▶ [Assigned task] Exact reproduction of all the data is required, with pictures excluded.

▶ [Collected data]
══════════

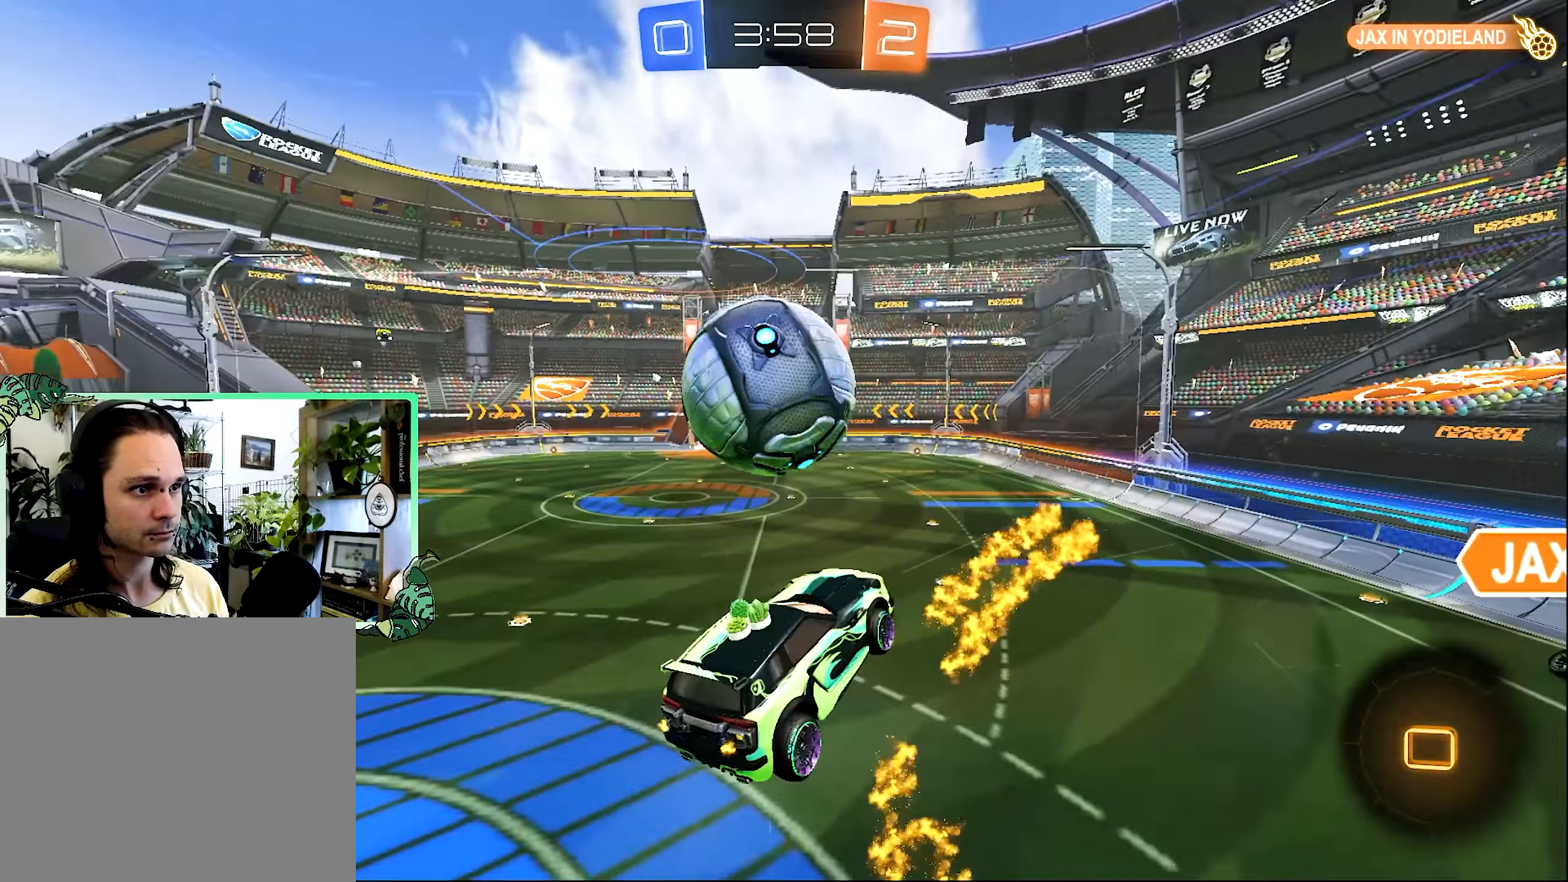
{"dt_ms": 500, "buttons": ["L1"], "left_stick": "down-right", "right_stick": "center", "events": [[100, "L1", "down"], [117, "left_stick", "down-right"], [233, "R2", "up"]]}
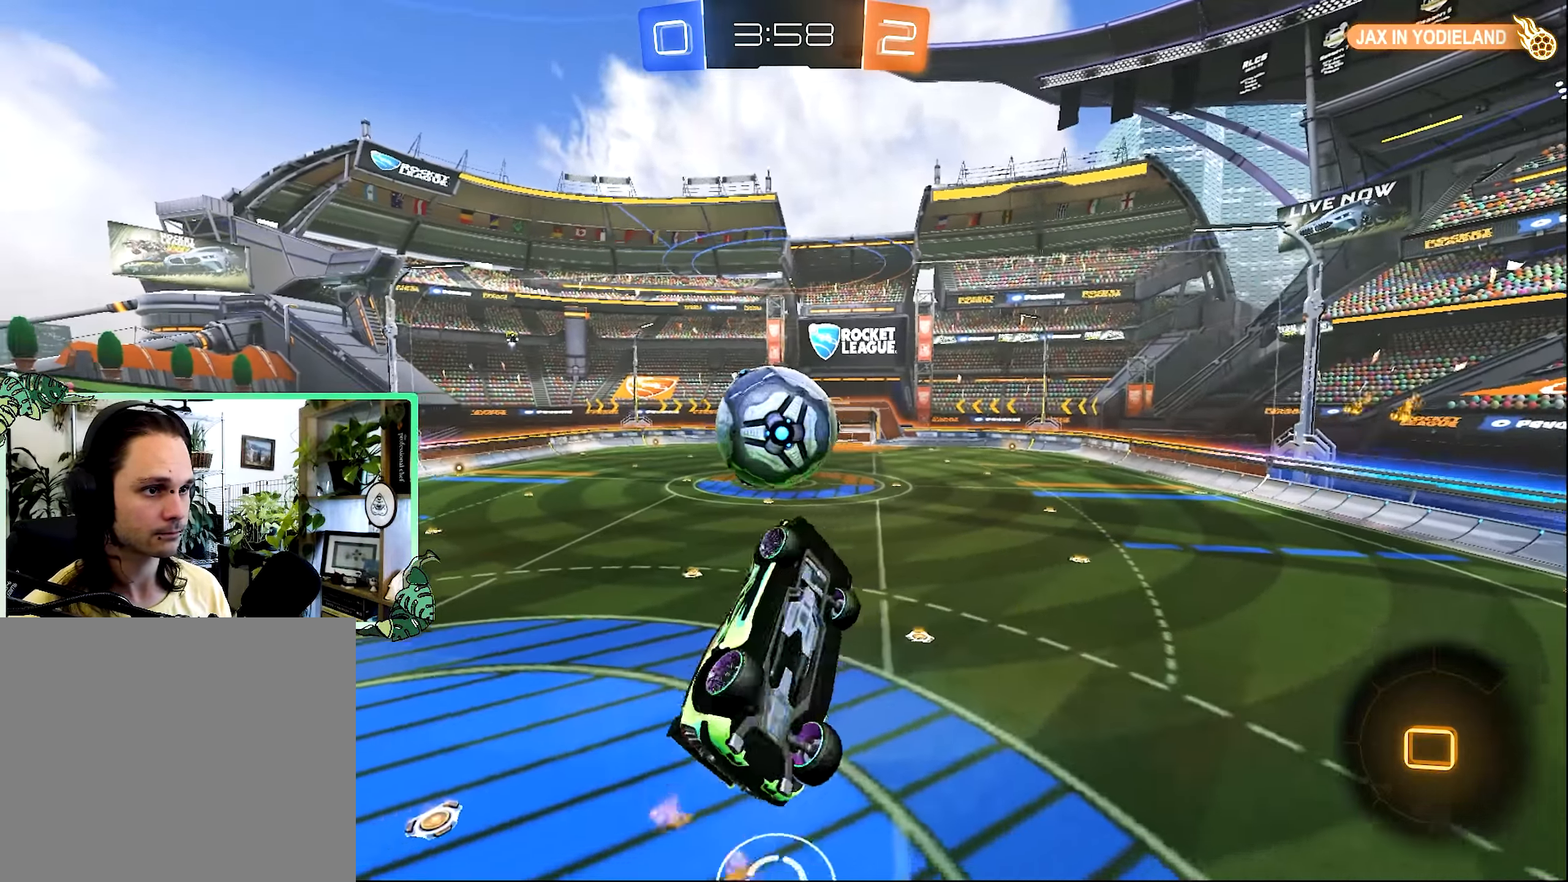
{"dt_ms": 500, "buttons": ["L1"], "left_stick": "left", "right_stick": "center", "events": [[167, "left_stick", "up-right"], [250, "left_stick", "up"], [367, "left_stick", "up-left"], [500, "left_stick", "left"]]}
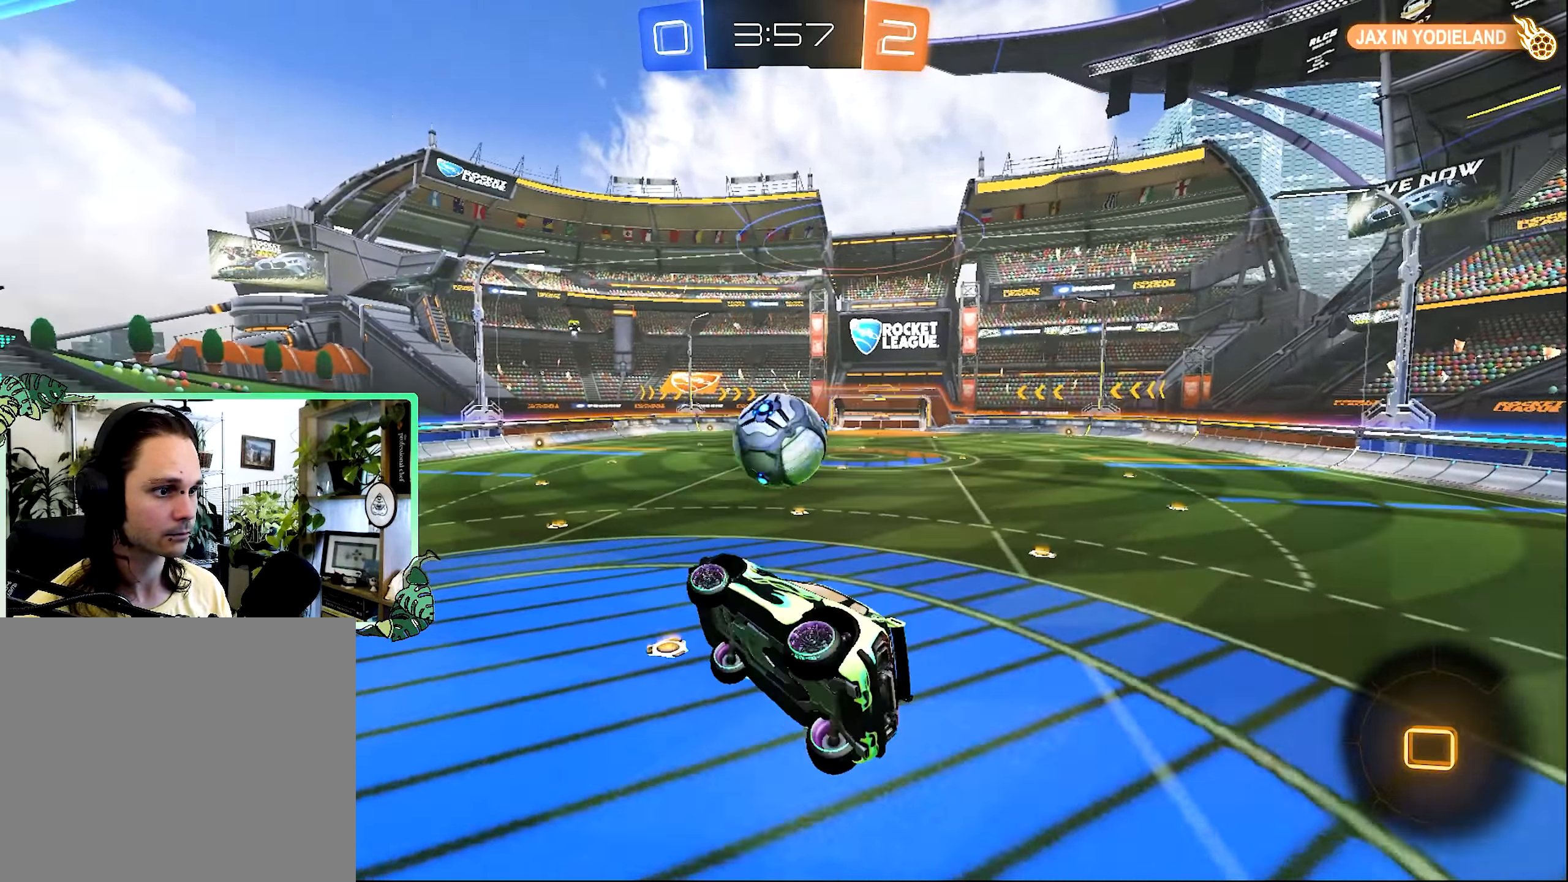
{"dt_ms": 500, "buttons": ["R2"], "left_stick": "right", "right_stick": "center", "events": [[83, "L1", "up"], [217, "R2", "down"], [267, "left_stick", "center"], [483, "left_stick", "right"]]}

══════════

▶ [Output for this exercise]
{"dt_ms": 500, "buttons": ["L1"], "left_stick": "down-right", "right_stick": "center", "events": [[100, "L1", "down"], [117, "left_stick", "down-right"], [233, "R2", "up"]]}
{"dt_ms": 500, "buttons": ["L1"], "left_stick": "left", "right_stick": "center", "events": [[167, "left_stick", "up-right"], [250, "left_stick", "up"], [367, "left_stick", "up-left"], [500, "left_stick", "left"]]}
{"dt_ms": 500, "buttons": ["R2"], "left_stick": "right", "right_stick": "center", "events": [[83, "L1", "up"], [217, "R2", "down"], [267, "left_stick", "center"], [483, "left_stick", "right"]]}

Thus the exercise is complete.